Vienna’s Fifth Gift to the world: New Electronic Music
Some day back in 1991 music programmer Klaus Filip introduced his new music production tool Iloop to his friend Christoph Kurzmann, who installed it on his laptop to use it as a completely new voice in improvisational music. While the rest of the world fell prey to grunge-rock in Vienna the birth of a new musical genre happened: electronic music, or to be more precise: a special kind of electroacustic improvisation. And because Kurzmann was the first to do this, I declare this Viennas gift to the world #5.

And for some years the Viennese electronic music scene became the spearhead of progressive music making (again). Christoph Kurzmann founded Charhizma records, his friend and London ex-pat Peter Rehberg aka Pita co-founded Mego together with Ramon Bauer aka Sluta Leta and they were the first to release music by Fennesz. In 1995 the hugely infulential PhonoTaktik festival drew people and artists from all around the world. The music still is everything a regular music listener doesn’t want: usually slow paced, amorphous and refusing to fall into regular rhythms, minimal to monotony, perusing noise to form atmosphere and harmonies.

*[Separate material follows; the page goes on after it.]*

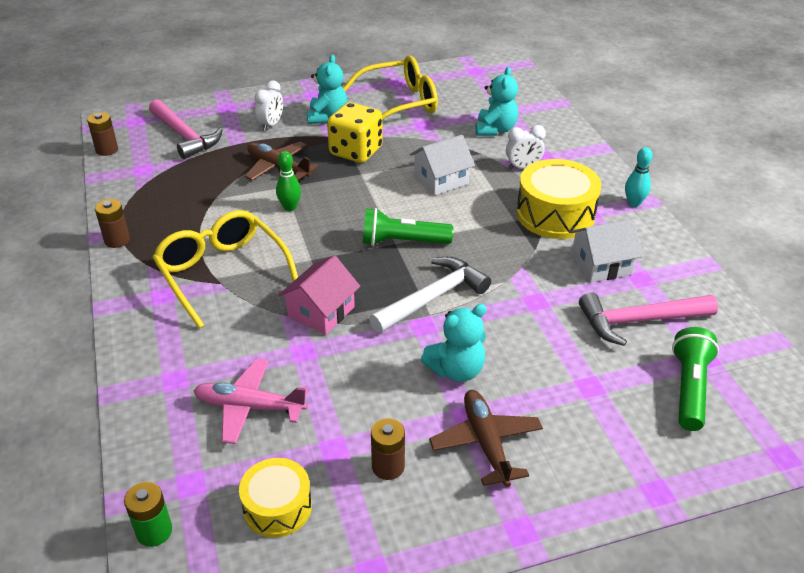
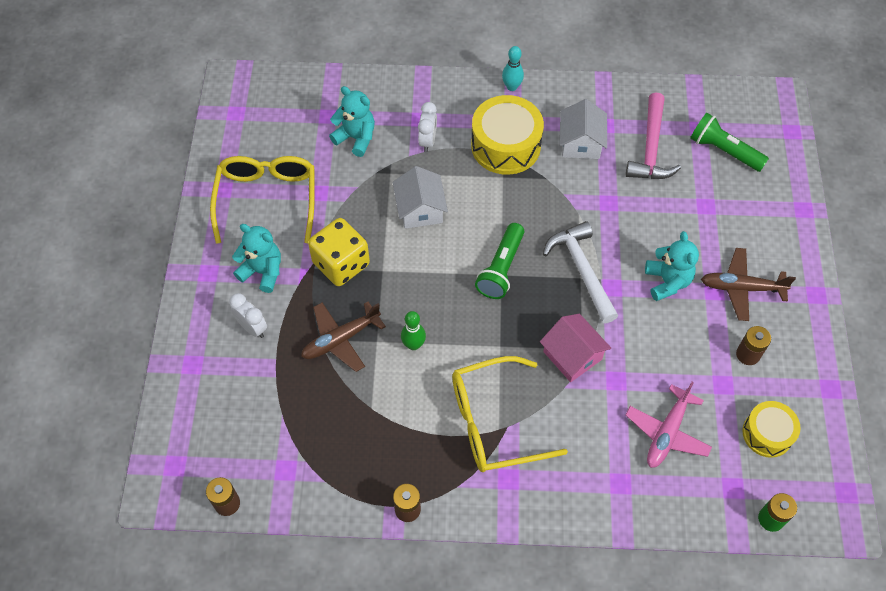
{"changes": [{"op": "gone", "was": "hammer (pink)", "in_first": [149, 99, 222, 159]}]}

Moreover usually completely instrumental and with a mania for detail only otherwise found in japanese artist’s work. And it is still the most exciting kind of music for people fanatic about music, aka readers of The Wire.
Then Kruder & Dorfmeister went on to global fame and in their wake Vienna was drowned underneath tons and tons of laid back grooves that became known as the Vienna coffee house sound. But the remains of these more forming years from 1991 to 1995 can still be heard in what has become known as clicks’n'cuts, minimal techno and too many other genre names that are too hard to follow but exciting to discover. If you want to check out history in your local record store, search for names like: Pita, Kurzmann, Fennesz, General Magic, Farmers Manual, Bruckmayr, Thilges3, Sluta Leta, Patrik Pulsinger, Lichtenberg, amo.